/panns_inference

Primary LanguagePythonMIT LicenseMIT

PANNs inferece

panns_inference provides an easy to use Python interface for audio tagging and sound event detection. The audio tagging and sound event detection models are trained from PANNs: Large-Scale Pretrained Audio Neural Networks for Audio Pattern Recognition: https://github.com/qiuqiangkong/audioset_tagging_cnn

Installation

PyTorch>=1.0 is required.

$ pip install panns-inference

Usage

$ python3 example.py

For example:

import librosa
import panns_inference
from panns_inference import AudioTagging, SoundEventDetection, labels

audio_path = 'examples/R9_ZSCveAHg_7s.wav'
(audio, _) = librosa.core.load(audio_path, sr=32000, mono=True)
audio = audio[None, :]  # (batch_size, segment_samples)

print('------ Audio tagging ------')
at = AudioTagging(checkpoint_path=None, device='cuda')
(clipwise_output, embedding) = at.inference(audio)

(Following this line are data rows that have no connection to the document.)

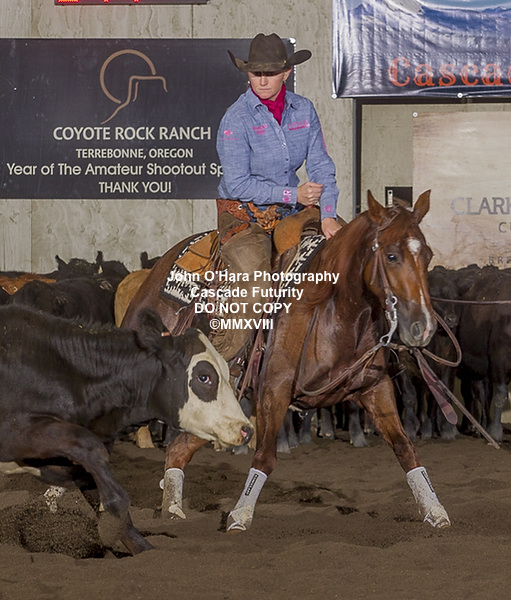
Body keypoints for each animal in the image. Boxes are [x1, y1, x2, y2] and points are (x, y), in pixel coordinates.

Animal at [122, 190, 451, 531]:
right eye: (391, 256)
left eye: (427, 254)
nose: (423, 326)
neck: (333, 307)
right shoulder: (273, 389)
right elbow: (265, 456)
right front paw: (240, 516)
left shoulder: (375, 388)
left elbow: (405, 448)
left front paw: (435, 510)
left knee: (178, 450)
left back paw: (172, 509)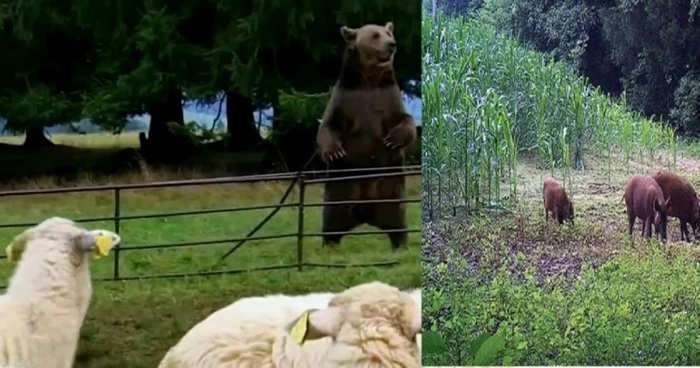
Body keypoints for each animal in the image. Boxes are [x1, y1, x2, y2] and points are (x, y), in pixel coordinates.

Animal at [316, 20, 416, 250]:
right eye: (375, 35)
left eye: (388, 33)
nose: (392, 45)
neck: (369, 79)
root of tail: (365, 214)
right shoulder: (345, 98)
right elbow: (328, 125)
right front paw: (333, 152)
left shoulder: (388, 98)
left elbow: (406, 121)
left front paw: (392, 140)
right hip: (339, 192)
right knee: (331, 223)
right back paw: (329, 246)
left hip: (391, 193)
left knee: (398, 223)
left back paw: (400, 245)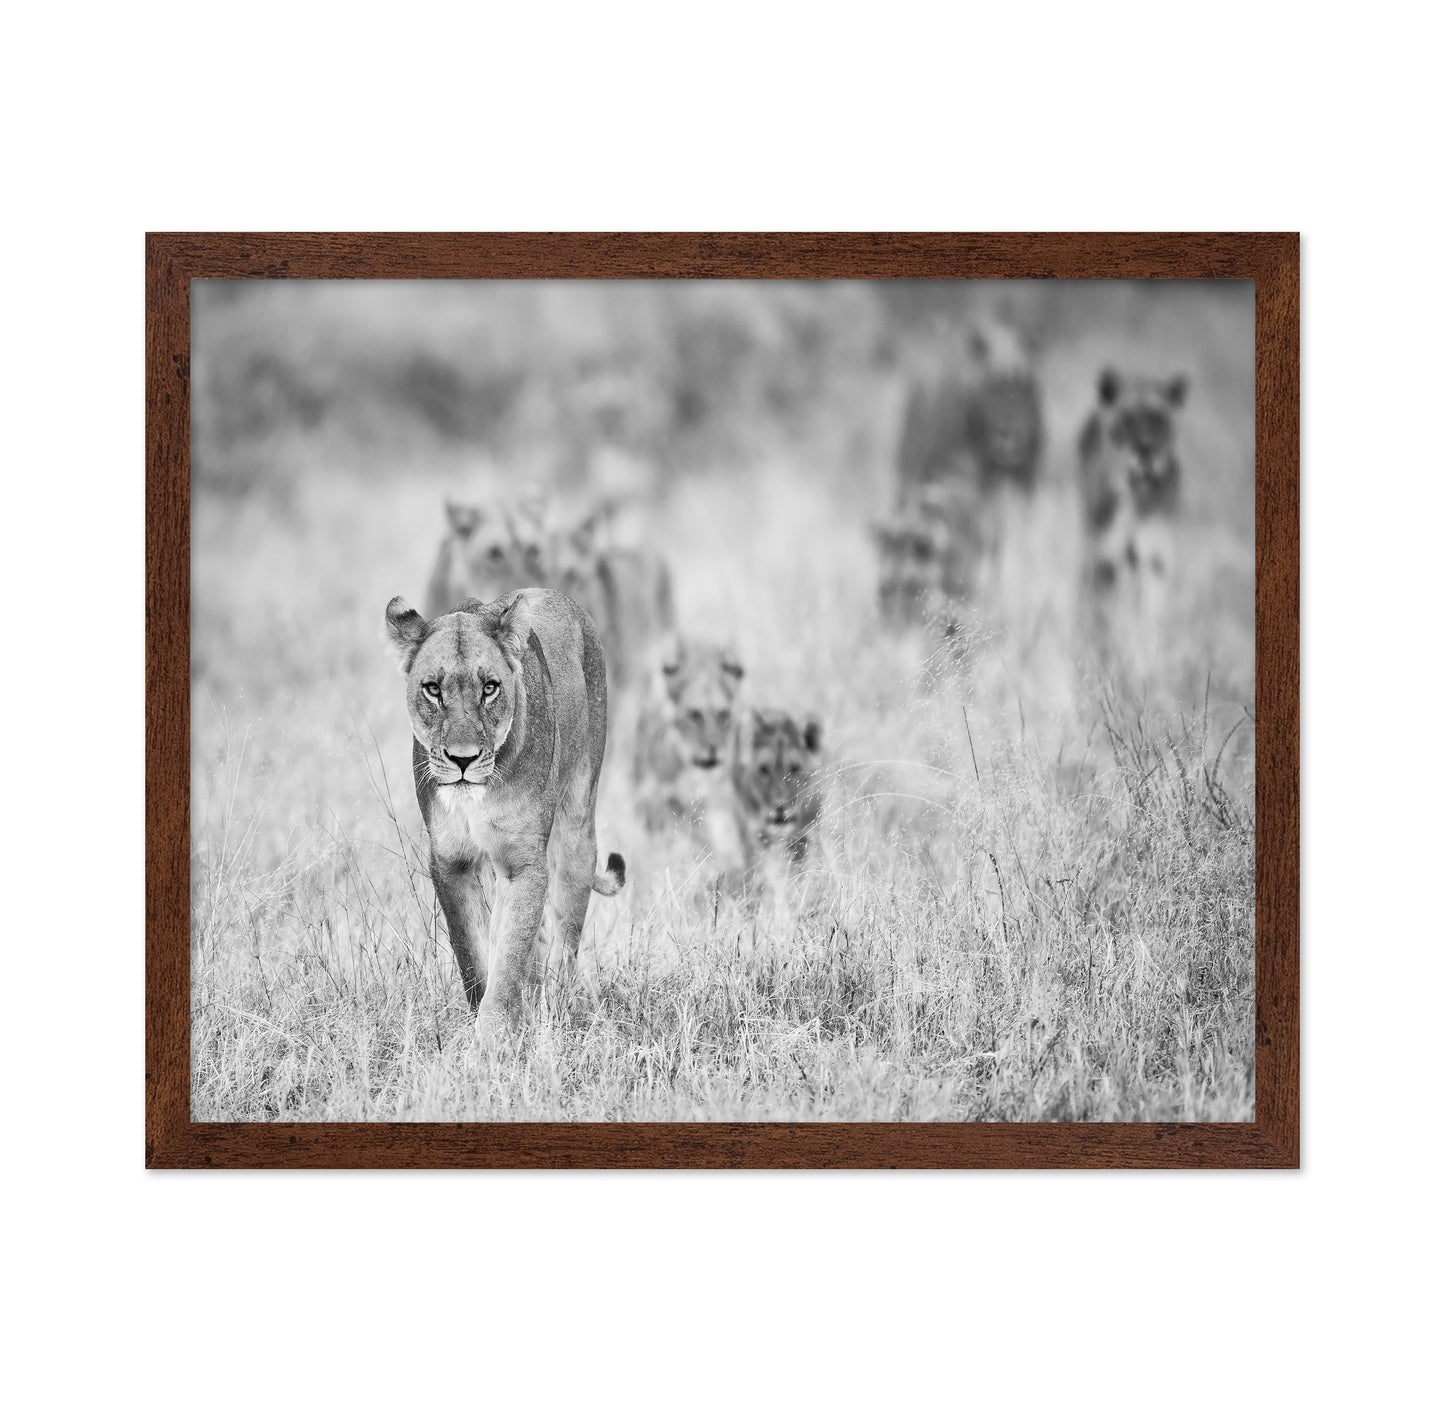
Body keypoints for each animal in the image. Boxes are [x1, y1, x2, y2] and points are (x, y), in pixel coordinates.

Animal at [384, 588, 624, 1036]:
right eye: (432, 689)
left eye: (490, 688)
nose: (462, 759)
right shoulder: (450, 861)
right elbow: (474, 957)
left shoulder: (523, 862)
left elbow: (510, 955)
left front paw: (493, 1040)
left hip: (577, 827)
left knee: (564, 942)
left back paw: (555, 1013)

print('------ Sound event detection ------')
sed = SoundEventDetection(checkpoint_path=None, device='cuda')
framewise_output = sed.inference(audio)

Results

------ Audio tagging ------
Checkpoint path: /root/panns_data/Cnn14_mAP=0.431.pth
GPU number: 1
Speech: 0.893
Telephone bell ringing: 0.754
Inside, small room: 0.235
Telephone: 0.183
Music: 0.092
Ringtone: 0.047
Inside, large room or hall: 0.028
Alarm: 0.014
Animal: 0.009
Vehicle: 0.008
------ Sound event detection ------
Checkpoint path: /root/panns_data/Cnn14_mAP=0.431.pth
GPU number: 1
Save fig to results/sed_result.pdf

Sound event detection plot:

Cite

[1] Kong, Qiuqiang, Yin Cao, Turab Iqbal, Yuxuan Wang, Wenwu Wang, and Mark D. Plumbley. "PANNs: Large-Scale Pretrained Audio Neural Networks for Audio Pattern Recognition." arXiv preprint arXiv:1912.10211 (2019).